Kurdish citizen in Germany faces investigation due to YPG flag

German authorities have launched an investigation against a Kurdish citizen for hanging YPG flag at the window of his flat, and forcibly removed the flag.

The YPG, viewed with sympathy throughout the world, has become a nightmare for Germany’s state forces.

German police went into action against a citizen from Western Kurdistan who hanged a YPG flag at his flat’s window in Prenzlau city of Brandenburg province.

Citing the ban on YPG flag introduced by the Interior Ministry of Germany, police officers removed the flag from the window and confiscated it, also launching an investigation against the Kurdish citizen for “making propaganda with a banned symbol”.

In August, German police raided two leftist activists Narges Nassimi and Kerem Schamberger’s shared home in Munich because the latter posted the YPG flag on social media. The raid was conducted by special operation units and the police confiscated laptops, harddisks and mobile phones as “criminal evidence”.

Schamberger said he posted the YPG flag on Facebook, like thousands of other people in Germany, and that it’s not a crime but a honorable act.
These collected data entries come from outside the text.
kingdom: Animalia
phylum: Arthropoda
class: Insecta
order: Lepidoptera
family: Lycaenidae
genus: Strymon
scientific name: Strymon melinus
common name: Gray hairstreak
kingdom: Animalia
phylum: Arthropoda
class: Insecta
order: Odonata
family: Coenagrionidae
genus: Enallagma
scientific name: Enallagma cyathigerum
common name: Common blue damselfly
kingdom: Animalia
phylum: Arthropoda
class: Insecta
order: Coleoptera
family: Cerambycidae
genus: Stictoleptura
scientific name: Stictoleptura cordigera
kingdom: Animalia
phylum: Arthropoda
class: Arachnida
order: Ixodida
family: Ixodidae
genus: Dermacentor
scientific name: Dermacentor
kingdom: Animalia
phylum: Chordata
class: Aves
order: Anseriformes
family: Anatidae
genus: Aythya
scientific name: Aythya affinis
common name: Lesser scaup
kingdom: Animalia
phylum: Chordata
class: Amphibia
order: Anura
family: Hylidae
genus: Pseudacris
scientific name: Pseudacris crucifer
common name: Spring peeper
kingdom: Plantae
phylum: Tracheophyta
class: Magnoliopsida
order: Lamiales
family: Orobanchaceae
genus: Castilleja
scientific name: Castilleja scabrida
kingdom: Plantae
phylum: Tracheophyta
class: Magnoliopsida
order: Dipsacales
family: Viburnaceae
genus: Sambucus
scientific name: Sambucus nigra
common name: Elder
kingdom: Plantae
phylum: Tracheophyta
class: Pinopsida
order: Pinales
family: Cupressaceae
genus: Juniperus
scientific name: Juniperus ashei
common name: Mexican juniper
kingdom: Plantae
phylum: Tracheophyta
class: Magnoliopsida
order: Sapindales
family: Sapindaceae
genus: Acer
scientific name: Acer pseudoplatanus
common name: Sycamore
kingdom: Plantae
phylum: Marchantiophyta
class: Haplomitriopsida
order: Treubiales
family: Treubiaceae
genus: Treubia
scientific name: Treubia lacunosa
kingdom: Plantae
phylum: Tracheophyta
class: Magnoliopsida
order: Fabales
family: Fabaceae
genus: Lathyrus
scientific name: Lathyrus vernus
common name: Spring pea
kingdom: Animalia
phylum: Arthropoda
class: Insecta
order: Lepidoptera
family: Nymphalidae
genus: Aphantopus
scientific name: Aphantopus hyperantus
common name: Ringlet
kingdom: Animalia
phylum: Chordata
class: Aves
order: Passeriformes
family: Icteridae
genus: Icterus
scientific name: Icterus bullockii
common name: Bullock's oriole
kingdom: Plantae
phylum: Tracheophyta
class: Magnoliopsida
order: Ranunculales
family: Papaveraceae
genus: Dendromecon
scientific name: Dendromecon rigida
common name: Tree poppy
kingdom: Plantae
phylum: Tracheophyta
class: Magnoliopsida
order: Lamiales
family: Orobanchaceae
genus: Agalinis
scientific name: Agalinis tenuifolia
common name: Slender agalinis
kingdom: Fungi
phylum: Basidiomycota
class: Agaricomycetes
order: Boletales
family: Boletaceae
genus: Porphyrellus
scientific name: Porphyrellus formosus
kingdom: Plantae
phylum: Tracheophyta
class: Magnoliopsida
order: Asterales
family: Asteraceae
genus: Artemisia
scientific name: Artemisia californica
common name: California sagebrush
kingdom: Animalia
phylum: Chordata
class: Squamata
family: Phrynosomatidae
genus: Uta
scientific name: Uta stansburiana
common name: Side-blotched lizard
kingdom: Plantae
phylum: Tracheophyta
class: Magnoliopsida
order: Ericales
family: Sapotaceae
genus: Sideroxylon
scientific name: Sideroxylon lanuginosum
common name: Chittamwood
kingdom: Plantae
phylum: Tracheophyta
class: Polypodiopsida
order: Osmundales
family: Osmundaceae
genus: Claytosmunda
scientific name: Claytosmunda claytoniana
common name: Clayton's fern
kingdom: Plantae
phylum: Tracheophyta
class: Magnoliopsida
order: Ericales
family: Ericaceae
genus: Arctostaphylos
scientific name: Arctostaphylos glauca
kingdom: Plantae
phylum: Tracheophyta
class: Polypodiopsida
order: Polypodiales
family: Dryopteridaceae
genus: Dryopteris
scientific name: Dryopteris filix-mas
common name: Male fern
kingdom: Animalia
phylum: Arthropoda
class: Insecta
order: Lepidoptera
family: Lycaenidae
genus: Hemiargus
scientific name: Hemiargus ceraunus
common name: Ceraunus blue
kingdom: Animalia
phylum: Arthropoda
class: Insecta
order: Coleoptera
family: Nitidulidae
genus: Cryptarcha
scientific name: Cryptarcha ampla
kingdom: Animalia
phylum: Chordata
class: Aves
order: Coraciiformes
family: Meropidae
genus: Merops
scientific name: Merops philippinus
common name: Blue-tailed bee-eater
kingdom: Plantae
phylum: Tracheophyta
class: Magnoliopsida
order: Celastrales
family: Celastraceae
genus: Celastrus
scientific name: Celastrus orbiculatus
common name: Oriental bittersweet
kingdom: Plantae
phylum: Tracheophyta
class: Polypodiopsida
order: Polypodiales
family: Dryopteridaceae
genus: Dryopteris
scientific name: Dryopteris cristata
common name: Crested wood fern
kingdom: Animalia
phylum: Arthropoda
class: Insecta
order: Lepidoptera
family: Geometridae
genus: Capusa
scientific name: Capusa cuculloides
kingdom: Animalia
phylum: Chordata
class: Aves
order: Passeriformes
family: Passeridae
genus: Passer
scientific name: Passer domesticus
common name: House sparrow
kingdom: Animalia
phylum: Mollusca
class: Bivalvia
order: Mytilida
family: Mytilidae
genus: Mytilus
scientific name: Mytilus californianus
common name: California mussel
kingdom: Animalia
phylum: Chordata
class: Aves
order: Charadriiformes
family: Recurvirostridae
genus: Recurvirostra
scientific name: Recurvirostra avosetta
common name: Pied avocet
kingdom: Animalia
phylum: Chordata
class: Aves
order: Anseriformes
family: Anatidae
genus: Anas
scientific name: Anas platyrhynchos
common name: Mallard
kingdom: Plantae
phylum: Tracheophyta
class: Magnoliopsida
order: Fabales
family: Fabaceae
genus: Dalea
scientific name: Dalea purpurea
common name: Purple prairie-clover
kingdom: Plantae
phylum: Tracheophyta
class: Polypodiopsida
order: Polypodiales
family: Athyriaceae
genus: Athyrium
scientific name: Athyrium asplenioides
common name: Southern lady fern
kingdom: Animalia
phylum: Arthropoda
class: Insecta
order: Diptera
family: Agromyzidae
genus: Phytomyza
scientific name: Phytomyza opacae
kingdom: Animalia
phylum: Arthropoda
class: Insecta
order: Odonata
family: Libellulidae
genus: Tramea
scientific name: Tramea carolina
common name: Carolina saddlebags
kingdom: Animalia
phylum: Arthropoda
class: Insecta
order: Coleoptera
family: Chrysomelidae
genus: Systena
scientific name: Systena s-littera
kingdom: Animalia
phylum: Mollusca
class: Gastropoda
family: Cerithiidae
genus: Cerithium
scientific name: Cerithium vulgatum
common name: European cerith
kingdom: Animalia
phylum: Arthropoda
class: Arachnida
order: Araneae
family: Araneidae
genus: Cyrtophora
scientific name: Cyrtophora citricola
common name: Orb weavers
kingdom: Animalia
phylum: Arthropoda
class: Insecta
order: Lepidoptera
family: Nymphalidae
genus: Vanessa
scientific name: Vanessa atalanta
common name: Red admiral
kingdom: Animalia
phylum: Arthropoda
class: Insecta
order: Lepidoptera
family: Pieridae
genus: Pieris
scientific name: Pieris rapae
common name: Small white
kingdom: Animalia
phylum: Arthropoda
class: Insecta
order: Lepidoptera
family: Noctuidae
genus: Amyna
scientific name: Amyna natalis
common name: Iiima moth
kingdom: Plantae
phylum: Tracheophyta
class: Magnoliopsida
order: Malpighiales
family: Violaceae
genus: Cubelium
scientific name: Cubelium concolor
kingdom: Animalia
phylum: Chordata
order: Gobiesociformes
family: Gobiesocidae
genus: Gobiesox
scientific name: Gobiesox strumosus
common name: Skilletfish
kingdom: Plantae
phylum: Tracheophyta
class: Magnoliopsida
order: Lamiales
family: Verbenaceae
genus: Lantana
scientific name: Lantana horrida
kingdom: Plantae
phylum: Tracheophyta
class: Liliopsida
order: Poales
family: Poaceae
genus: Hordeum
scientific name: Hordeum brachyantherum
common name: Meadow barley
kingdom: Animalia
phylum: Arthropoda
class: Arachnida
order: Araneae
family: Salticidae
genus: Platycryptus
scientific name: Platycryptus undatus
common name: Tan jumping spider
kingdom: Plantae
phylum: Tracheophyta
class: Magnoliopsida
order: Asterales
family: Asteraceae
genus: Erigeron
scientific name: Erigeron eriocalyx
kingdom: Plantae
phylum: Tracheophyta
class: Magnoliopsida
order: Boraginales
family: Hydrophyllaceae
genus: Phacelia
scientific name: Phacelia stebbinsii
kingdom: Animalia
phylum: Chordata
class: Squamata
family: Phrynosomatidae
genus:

Schamberger then posted photos of YPJ fighters and the YPJ flag under a photo of the investigation report and condemned the German police.

The German Interior Ministry sent a notice to the states on March 2, 2017 and demanded a ban on various Kurdish parties and institutions’ flags, including the PYD, YPG, YPJ, PJAK, YXK and NAV-DEM. The Ministry had announced the reason for the ban as an “update” to the PKK ban that has been in place since 1993.